Le premier acte majeur de démobilisation a été l’assassinat de Chris Hani, chef du parti communiste d’Afrique du Sud et chef de cabinet d’uMkhonto we Sizwe , le bras armé du Congrès national africain (ANC). Il a été assassiné par Janusz Waluś , un immigrant polonais, membre de l’organisation d’extrême droite AWB (Afrikaner Weerstandsbeweging -Mouvement de résistance afrikaner). L’assassinat de Chris Hani a provoqué un émoi national et est survenu à un moment fort des luttes contre l’apartheid. Le corps de Hani a été pleuré au stade de la First National Bank à Soweto. Les bus, les taxis et tout autre véhicule ont été confisqués lors de tentatives de déplacement entre le stade et le lieu d’inhumation. Lors de la veillée nocturne organisée à la mémoire de Hani, des foules composées de jeunes noirs mirent le feu aux maisons voisines et attaquèrent les voitures qui passaient[2].
Au moins deux personnes sont mortes dans ces troubles. Dans l’une des maisons incendiées, un homme blanc, membre de la direction de l’AWB, a été brûlé vif. Et presque tous les grands centres urbains d’Afrique du Sud ont été pillés par des foules en colère. Cela s’est produit lorsque le pays était encore sous la présidence de Frederick de Klerk, du Parti national. Nelson Mandela, principale figure de l’opposition, mais qui négociait déjà avec le régime d’apartheid, est passé à la télévision pour déplorer la mort de Chris Hani, demander le calme et dire aux gens de rester chez eux et de prier pour l’âme de Chris Hani.
L’affaire Chris Hani est un exemple de démobilisation avec un parti pris politique. Cela a revêtu d’autres formes, par exemple en vidant et en détruisant les organisations populaires, de jeunesse ou syndicales.
Dans le cas des syndicats, il y a eu une politique délibérée de vidage des entités syndicales via l’institution du NEDLAC. En 1994, au début du gouvernement de Nelson Mandela, le Conseil national du développement économique et du travail (NEDLAC, National Economic Development and Labour Council) a été créé. La fonction du NEDLAC[3], entre autres, était de « promouvoir la croissance économique et de rechercher un consensus et un accord sur la politique sociale et économique « [4]. Autrement dit, sa fonction première était de rechercher un consensus entre les patrons, les employés et le gouvernement, et de parvenir à des accords sur les questions de travail.

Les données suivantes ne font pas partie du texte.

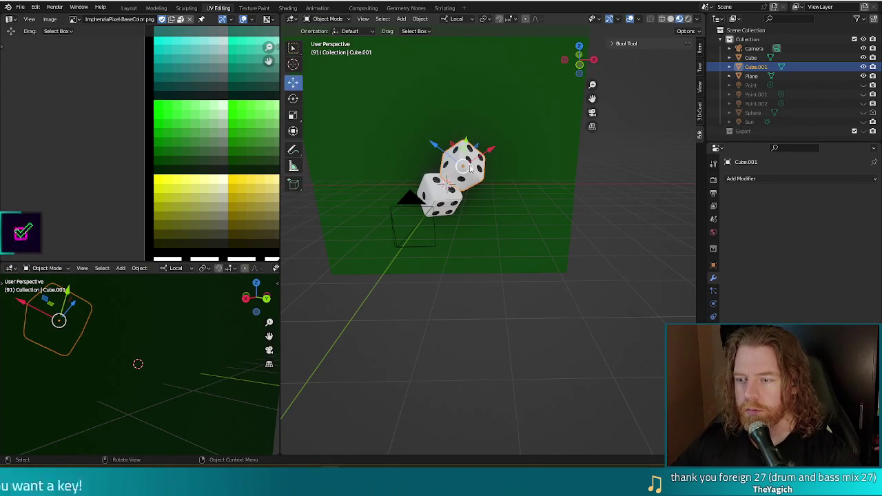
drag(461, 165, 468, 148)
key(F12)
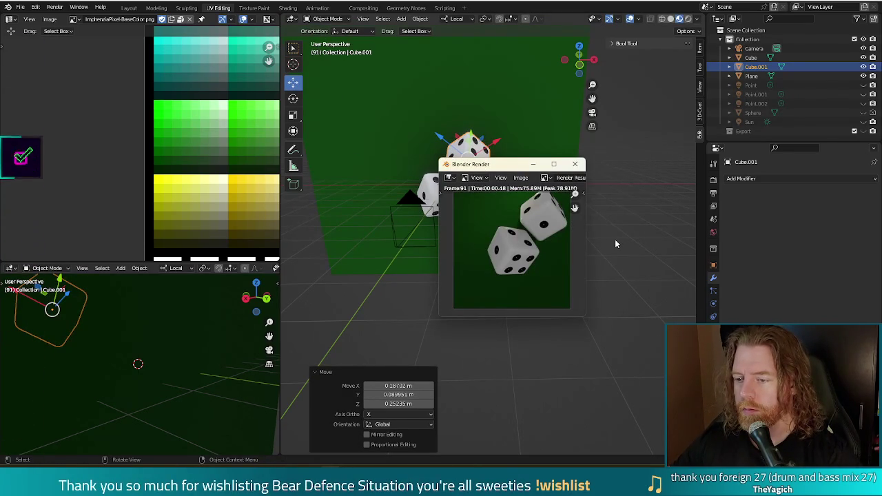
click(575, 165)
Step: Rotate the second die to -183° around Z, render, and select both dice in front view
mouse_move(606, 187)
middle_down()
mouse_move(589, 206)
mouse_move(595, 246)
middle_up()
key(r)
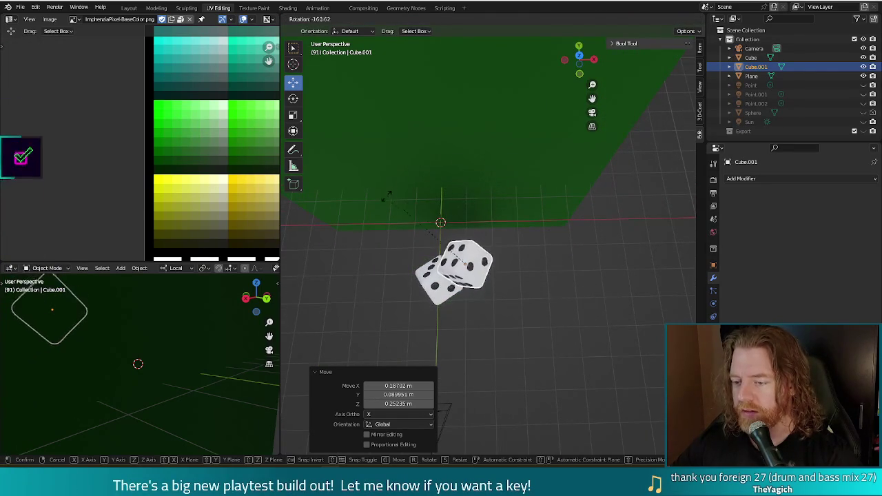
click(404, 241)
mouse_move(404, 241)
middle_down()
mouse_move(548, 240)
mouse_move(543, 256)
middle_up()
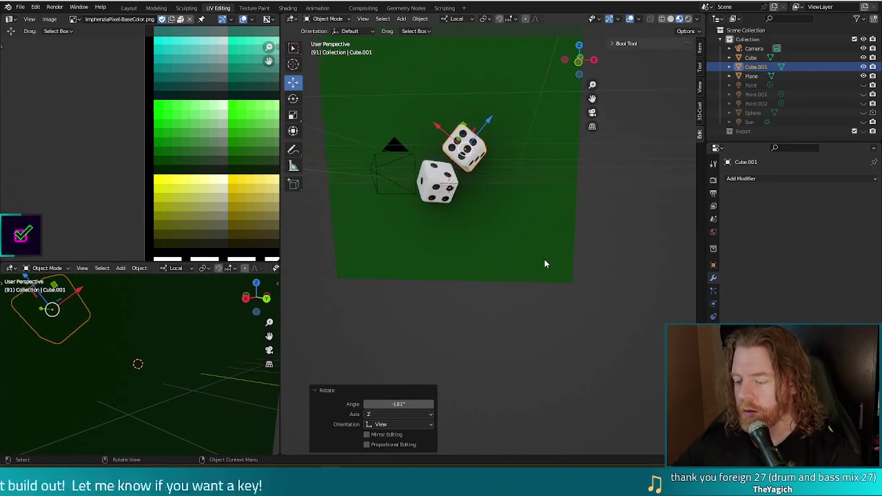
key(F12)
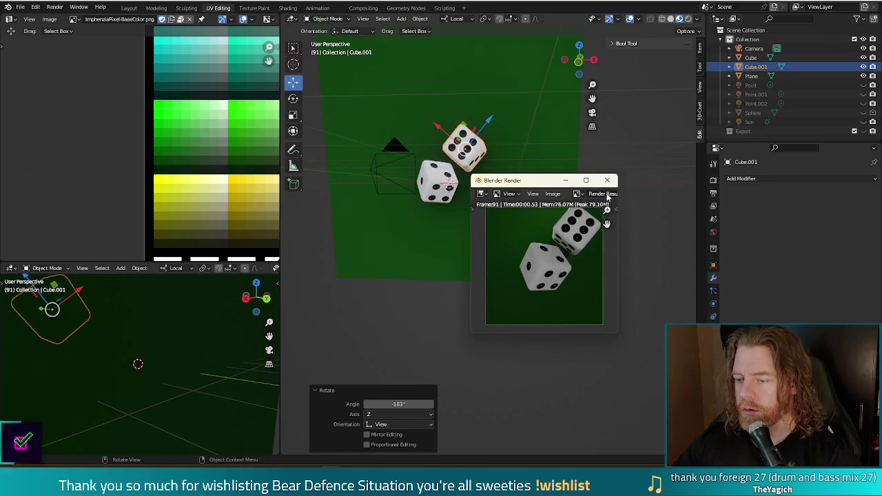
click(607, 181)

Dans un premier temps, étant donné le rapport de forces favorable à la classe ouvrière, le gouvernement a voté dans cet organe tripartite avec les travailleurs. C’était le consensus entre les travailleurs et le gouvernement, et auquel les hommes d’affaires se sont « soumis ». Au fil du temps, le gouvernement s’est progressivement rangé du côté des hommes d’affaires. Le NEDLAC étant le fruit d’une loi, désobéir à ses décisions est une infraction, un crime.
Ainsi, aujourd’hui, avant de faire la grève, il faut d’abord rechercher le consensus. De cette façon, des mois et des années s’écoulent sans qu’un consensus ne soit atteint. Si une grève n’est pas « autorisée » par le NEDLAC, il s’agit d’une grève illégale. En mai 2020, une grève des travailleurs de Volkswagen[5] protestant contre la contamination par le Covid 19 a été jugée illégale et les militants ont été licenciés. Pour procéder au licenciement, Volkswagen a eu recours à la loi soutenant le NEDLAC et les travailleurs ont été accusés d’être radicaux pour ne pas avoir recherché le consensus.
Ainsi, avec cette répression légalisée par le Conseil national pour le développement économique et le travail, l’incroyable mouvement syndical des années 80 et 90 a été contrôlé, vidé et réprimé.
1994 : l’occasion manquée
Le Congrès national africain (ANC), le Parti communiste et la centrale syndicale COSATU sont arrivés au pouvoir lors des élections présidentielles de 1994, soutenus par une longue trajectoire de lutte, de formation de cadres, d’insertion dans les luttes sociales, mais surtout, par leur poids énorme parmi les masses.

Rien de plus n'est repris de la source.